10. A fuel supply apparatus for an internal combustion engine according to claim 7, wherein;

said closed end of said cylindrical wall includes a fuel flow hole; and

a valve member disposed in said fuel flow hole for allowing fuel flow out of only from said fuel flow hole.

11. A fuel supply apparatus for an internal combustion engine according to claim 1, wherein said check valve is disposed at a tilting position from a perpendicular position.

12. A fuel supply apparatus for supplying fuel to an internal combustion engine comprising:

a fuel injection valve for injecting fuel to be supplied to said internal combustion engine;

a fuel pump for discharging and supplying fuel with said fuel injection valve;

fuel pressure adjusting means for adjusting said pressure of fuel supplied to said fuel injection valve while a fuel supply is performed by said fuel injection valve;

a check valve for preventing counterflow of fuel from said fuel injection valve;

pressure reducing means for reducing the pressure of fuel discharged from said fuel pump gradually at a stop of the fuel supply to said internal combustion engine; and

stop means for stopping said fuel pump after said pressure of fuel discharged from said is reduced to a predetermined value.

13. A fuel supply apparatus for an internal combustion engine according to claim 12, wherein said pump control means reduces voltage applied to said fuel pump at a predetermined rate from a voltage value just before said internal combustion engine stops.

14. A fuel supply apparatus for an internal combustion engine according to claim 12, further comprising:

delay means for delaying a responsive movement of said check valve at said stop of the fuel supply.

15. A fuel supply apparatus for an internal combustion engine according to claim 14, wherein;

said check valve includes:

a housing having a passage therein, one end of said passage being a discharge opening which leads to said fuel injection valve;

a bar-shaped base disposed in said housing; and

a valve portion connected to said bar-shaped base to open and close said discharge opening at said stop of the fuel supply.

16. A fuel supply apparatus for supplying fuel to an internal combustion according to claim 15, wherein said check valve is opened while said pressure reducing means reduces said pressure of fuel discharged from said fuel pump gradually.

17. A fuel supply apparatus for supplying fuel to an internal combustion engine comprising:

a fuel injection valve for injecting fuel to be supplied to said internal combustion engine;

a fuel pump for discharging and supplying fuel with said fuel injection valve;

fuel pressure detecting means for detecting a pressure of fuel supplied to said fuel injection valve;

fuel pressure adjusting means for adjusting said pressure of fuel supplied to said fuel injection valve to a constant value while said fuel injection is performed by said fuel injection valve;

a check valve for preventing counterflow of fuel from said fuel injection valve;

pressure reducing means for reducing the pressure of fuel discharged from said fuel pump gradually at a stop of the fuel supply to said internal combustion engine; and

stop means for stopping said fuel pump after said pressure of fuel discharged from said is reduced to a predetermined value.

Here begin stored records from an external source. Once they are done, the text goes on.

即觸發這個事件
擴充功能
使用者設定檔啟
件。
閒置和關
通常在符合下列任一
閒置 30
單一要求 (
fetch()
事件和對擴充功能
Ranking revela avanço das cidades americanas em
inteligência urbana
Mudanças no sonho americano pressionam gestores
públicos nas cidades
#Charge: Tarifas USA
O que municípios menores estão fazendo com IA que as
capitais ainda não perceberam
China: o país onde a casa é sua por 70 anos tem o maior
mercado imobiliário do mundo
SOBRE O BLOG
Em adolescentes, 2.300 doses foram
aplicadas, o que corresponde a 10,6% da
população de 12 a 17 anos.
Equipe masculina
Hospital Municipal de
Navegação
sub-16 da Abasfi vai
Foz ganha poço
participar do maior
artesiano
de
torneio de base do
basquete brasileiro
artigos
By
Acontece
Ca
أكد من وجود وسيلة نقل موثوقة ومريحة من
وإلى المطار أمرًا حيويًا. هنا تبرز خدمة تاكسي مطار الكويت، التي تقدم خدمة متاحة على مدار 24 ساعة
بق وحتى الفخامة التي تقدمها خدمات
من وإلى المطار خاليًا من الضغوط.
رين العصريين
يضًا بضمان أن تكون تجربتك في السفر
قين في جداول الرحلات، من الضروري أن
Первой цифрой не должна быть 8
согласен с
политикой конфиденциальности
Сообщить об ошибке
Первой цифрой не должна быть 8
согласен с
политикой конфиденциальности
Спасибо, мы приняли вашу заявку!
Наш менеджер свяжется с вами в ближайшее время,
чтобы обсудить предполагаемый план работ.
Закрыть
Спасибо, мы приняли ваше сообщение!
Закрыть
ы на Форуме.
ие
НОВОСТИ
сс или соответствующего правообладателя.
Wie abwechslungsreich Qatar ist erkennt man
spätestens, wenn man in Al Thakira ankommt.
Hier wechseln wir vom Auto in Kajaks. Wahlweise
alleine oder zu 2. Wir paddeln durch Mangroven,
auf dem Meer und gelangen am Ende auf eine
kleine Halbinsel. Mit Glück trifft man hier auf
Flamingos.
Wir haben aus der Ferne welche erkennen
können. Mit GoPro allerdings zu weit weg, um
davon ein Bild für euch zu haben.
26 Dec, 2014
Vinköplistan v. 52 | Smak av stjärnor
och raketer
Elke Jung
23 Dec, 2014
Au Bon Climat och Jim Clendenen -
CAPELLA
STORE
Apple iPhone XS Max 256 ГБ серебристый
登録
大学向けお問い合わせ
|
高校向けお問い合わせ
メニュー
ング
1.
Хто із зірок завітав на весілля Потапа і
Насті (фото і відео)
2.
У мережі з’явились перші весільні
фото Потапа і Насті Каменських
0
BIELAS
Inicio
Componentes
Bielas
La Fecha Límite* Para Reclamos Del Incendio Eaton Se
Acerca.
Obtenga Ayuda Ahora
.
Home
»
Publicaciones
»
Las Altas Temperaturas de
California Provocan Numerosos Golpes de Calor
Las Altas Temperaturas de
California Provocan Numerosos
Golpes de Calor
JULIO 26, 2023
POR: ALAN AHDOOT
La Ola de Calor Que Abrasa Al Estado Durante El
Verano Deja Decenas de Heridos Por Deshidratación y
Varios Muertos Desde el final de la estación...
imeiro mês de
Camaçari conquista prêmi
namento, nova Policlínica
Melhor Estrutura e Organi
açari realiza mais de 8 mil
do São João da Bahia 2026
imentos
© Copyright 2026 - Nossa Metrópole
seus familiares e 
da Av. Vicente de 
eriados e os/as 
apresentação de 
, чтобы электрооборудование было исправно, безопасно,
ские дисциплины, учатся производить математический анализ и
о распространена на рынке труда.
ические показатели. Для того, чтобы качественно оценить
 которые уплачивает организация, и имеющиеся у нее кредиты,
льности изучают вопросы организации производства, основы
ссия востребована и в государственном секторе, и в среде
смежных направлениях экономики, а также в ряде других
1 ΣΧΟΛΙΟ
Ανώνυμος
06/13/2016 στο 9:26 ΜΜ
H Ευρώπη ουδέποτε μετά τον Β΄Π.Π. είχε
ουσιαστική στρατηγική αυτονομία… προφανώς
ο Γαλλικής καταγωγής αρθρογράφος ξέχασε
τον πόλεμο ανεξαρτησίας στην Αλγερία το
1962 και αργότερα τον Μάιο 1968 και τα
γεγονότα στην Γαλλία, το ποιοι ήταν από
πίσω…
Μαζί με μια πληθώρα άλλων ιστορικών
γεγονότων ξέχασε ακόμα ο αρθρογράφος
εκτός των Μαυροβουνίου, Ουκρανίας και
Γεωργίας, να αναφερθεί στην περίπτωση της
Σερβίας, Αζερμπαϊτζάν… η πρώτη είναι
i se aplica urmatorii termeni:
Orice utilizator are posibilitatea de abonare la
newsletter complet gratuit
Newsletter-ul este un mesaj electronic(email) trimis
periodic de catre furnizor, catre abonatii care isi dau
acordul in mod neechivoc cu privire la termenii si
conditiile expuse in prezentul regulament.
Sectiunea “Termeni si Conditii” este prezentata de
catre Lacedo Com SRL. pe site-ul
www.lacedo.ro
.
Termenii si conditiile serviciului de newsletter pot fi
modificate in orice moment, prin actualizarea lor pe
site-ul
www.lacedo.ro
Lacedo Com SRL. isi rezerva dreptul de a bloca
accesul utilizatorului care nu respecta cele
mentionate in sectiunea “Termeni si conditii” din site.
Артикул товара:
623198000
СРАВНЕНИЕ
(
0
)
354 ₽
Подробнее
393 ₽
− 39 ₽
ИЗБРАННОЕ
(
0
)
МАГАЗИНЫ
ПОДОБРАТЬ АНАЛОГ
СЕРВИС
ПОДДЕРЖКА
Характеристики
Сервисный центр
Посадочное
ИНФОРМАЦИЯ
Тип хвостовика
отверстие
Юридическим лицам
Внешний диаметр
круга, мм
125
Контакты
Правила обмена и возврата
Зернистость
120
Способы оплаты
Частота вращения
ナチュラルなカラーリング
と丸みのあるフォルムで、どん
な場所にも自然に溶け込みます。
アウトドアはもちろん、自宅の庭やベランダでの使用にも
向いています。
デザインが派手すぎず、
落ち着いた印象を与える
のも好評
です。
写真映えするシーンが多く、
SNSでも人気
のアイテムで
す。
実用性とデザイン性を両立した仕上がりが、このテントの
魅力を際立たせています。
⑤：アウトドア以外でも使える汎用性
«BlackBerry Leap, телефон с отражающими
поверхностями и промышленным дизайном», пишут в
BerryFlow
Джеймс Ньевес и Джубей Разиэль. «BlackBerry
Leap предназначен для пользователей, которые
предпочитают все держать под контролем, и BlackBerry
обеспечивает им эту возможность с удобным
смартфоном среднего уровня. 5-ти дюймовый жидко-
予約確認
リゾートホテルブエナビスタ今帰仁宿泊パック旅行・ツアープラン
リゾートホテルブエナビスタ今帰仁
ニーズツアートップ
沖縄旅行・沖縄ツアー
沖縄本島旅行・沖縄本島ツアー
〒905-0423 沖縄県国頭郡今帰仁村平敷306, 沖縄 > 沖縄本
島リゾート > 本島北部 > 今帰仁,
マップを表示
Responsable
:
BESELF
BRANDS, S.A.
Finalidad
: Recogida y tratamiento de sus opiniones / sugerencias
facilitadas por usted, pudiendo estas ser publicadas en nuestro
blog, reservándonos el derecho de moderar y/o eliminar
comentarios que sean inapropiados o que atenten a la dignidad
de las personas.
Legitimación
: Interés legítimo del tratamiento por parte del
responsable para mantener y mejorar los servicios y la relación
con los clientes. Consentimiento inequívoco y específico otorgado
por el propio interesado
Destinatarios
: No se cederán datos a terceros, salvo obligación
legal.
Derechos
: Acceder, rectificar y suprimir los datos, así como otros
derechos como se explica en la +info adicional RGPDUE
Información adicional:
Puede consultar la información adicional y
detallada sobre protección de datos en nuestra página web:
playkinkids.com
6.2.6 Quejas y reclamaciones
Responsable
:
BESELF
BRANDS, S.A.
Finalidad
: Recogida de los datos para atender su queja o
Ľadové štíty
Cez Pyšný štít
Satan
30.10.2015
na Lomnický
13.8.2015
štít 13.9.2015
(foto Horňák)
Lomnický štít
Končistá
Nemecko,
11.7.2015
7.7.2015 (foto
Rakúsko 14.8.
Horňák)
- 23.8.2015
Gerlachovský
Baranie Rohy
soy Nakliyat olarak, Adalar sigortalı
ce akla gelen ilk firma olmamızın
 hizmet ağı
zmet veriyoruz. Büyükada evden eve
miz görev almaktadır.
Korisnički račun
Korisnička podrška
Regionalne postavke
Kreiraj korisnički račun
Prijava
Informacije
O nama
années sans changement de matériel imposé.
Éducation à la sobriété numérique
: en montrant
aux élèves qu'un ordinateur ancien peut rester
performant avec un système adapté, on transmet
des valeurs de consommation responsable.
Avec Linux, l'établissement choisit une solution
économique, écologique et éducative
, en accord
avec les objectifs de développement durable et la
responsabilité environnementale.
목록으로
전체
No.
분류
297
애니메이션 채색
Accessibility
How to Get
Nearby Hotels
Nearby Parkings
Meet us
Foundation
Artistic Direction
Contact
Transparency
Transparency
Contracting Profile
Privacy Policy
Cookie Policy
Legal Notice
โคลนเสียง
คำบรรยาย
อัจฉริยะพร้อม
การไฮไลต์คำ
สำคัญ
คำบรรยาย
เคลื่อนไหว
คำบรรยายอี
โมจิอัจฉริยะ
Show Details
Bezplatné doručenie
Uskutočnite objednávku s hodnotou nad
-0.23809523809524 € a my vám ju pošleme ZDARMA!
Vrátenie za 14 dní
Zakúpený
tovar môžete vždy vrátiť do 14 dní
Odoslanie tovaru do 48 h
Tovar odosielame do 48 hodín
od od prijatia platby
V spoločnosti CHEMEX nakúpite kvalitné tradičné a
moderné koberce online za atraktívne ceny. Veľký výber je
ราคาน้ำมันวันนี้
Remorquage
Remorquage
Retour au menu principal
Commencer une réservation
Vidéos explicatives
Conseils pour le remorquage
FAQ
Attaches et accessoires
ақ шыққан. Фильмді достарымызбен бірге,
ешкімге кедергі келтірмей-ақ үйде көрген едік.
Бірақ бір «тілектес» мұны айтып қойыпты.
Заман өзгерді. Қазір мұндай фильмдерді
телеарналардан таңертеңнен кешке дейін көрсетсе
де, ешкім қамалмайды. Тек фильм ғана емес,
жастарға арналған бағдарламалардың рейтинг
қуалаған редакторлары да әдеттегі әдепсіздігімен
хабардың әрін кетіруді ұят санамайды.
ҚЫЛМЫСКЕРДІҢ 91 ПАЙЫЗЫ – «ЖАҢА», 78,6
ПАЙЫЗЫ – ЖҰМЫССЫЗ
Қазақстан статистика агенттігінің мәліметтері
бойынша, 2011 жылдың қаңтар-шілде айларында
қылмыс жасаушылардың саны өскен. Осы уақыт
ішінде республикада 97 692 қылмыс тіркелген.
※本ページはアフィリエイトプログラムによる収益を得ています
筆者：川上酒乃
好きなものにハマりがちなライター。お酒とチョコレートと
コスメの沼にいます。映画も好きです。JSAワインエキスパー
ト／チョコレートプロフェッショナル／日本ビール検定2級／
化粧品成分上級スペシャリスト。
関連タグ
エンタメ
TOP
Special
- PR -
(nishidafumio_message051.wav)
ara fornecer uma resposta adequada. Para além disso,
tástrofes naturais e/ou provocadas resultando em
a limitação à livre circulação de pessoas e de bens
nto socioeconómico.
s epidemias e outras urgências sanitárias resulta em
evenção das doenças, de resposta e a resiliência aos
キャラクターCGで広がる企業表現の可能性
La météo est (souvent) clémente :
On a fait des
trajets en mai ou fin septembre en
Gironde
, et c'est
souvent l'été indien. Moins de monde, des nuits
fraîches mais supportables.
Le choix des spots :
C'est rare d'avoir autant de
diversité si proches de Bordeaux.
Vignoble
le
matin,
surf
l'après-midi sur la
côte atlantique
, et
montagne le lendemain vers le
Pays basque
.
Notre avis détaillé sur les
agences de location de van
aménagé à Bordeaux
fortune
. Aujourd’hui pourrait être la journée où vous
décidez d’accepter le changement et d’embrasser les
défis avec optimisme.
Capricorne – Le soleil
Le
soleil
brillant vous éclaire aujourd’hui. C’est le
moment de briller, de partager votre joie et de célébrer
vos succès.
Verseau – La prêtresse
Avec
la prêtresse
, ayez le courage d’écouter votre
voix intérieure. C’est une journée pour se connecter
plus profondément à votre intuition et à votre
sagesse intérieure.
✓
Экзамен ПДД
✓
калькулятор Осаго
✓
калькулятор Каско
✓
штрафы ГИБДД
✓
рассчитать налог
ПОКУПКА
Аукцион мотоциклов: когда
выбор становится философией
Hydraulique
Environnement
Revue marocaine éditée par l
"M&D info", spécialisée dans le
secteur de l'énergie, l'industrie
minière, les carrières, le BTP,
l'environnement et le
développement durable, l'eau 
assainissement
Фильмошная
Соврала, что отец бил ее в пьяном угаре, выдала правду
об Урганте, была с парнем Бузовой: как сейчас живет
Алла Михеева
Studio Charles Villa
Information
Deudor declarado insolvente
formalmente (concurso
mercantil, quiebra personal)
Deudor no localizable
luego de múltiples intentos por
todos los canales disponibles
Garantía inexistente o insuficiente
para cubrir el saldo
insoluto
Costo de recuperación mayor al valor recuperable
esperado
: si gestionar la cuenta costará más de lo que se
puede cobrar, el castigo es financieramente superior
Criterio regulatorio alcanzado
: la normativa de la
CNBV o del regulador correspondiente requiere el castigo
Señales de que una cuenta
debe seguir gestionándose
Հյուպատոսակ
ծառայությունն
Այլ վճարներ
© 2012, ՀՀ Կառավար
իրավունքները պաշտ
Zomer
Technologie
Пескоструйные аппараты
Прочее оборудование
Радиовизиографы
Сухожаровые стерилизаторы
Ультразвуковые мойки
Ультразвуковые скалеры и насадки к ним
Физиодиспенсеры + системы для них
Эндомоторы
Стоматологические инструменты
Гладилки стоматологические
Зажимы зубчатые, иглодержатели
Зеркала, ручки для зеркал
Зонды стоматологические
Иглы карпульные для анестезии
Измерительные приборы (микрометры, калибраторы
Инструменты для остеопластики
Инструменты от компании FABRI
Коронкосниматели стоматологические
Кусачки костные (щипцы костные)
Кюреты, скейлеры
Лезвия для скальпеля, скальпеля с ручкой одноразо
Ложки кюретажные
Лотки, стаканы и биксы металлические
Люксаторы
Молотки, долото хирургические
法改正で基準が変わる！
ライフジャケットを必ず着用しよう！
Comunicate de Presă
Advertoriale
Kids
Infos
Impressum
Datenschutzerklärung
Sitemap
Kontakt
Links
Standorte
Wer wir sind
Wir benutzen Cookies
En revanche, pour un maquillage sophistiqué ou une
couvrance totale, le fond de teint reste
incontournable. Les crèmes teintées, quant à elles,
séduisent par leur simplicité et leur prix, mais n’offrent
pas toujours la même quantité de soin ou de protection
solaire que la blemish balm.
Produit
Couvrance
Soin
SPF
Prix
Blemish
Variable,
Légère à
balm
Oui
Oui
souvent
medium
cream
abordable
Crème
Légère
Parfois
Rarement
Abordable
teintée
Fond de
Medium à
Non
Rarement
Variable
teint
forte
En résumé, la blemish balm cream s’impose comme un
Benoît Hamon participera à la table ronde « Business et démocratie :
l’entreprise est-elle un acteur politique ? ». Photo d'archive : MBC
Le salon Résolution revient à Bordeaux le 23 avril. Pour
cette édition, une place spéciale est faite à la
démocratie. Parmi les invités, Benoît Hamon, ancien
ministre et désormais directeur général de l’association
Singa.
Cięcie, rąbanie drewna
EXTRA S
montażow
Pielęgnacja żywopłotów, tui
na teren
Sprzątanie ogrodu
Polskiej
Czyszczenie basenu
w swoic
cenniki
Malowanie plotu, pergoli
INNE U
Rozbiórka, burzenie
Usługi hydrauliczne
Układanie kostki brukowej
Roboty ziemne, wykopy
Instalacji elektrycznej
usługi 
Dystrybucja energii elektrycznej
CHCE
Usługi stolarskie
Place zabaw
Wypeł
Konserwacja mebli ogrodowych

18. A fuel supply apparatus for an internal combustion engine according to claim 17, wherein said pump control means reduces voltage applied to said fuel pump at a fixed rate from a voltage value just before said internal combustion engine stops.

19. A fuel supply apparatus for an internal combustion engine according to claim 17, further comprising:

delay means for delaying a responsive movement of said check valve at said stop of the fuel supply.

20. A fuel supply apparatus for an internal combustion engine according to claim 19, wherein;

said check valve includes:

a housing having a passage therein, one end of said passage being a discharge opening which leads to said fuel injection valve;

a bar-shaped base disposed in said housing; and

a valve portion connected to said bar-shaped base to open and close said discharge opening at said stop of the fuel supply.